Письменное задание =>
Повторите слово в слово часть данных, которая начинается со строки, где есть "Πώς μπορώ να βοηθήσω το νήπιό", и заканчивается строкой, где есть "υγιή τρόπο;". Обе эти строки тоже включите.

Исходные данные =>
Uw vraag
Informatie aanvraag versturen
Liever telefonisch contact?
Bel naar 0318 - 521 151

...

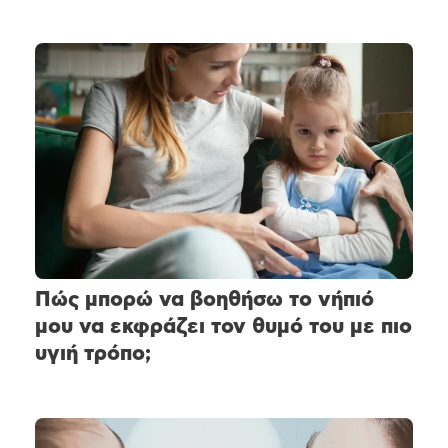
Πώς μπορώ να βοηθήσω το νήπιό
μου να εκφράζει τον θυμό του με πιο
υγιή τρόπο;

Ответ =>
Πώς μπορώ να βοηθήσω το νήπιό
μου να εκφράζει τον θυμό του με πιο
υγιή τρόπο;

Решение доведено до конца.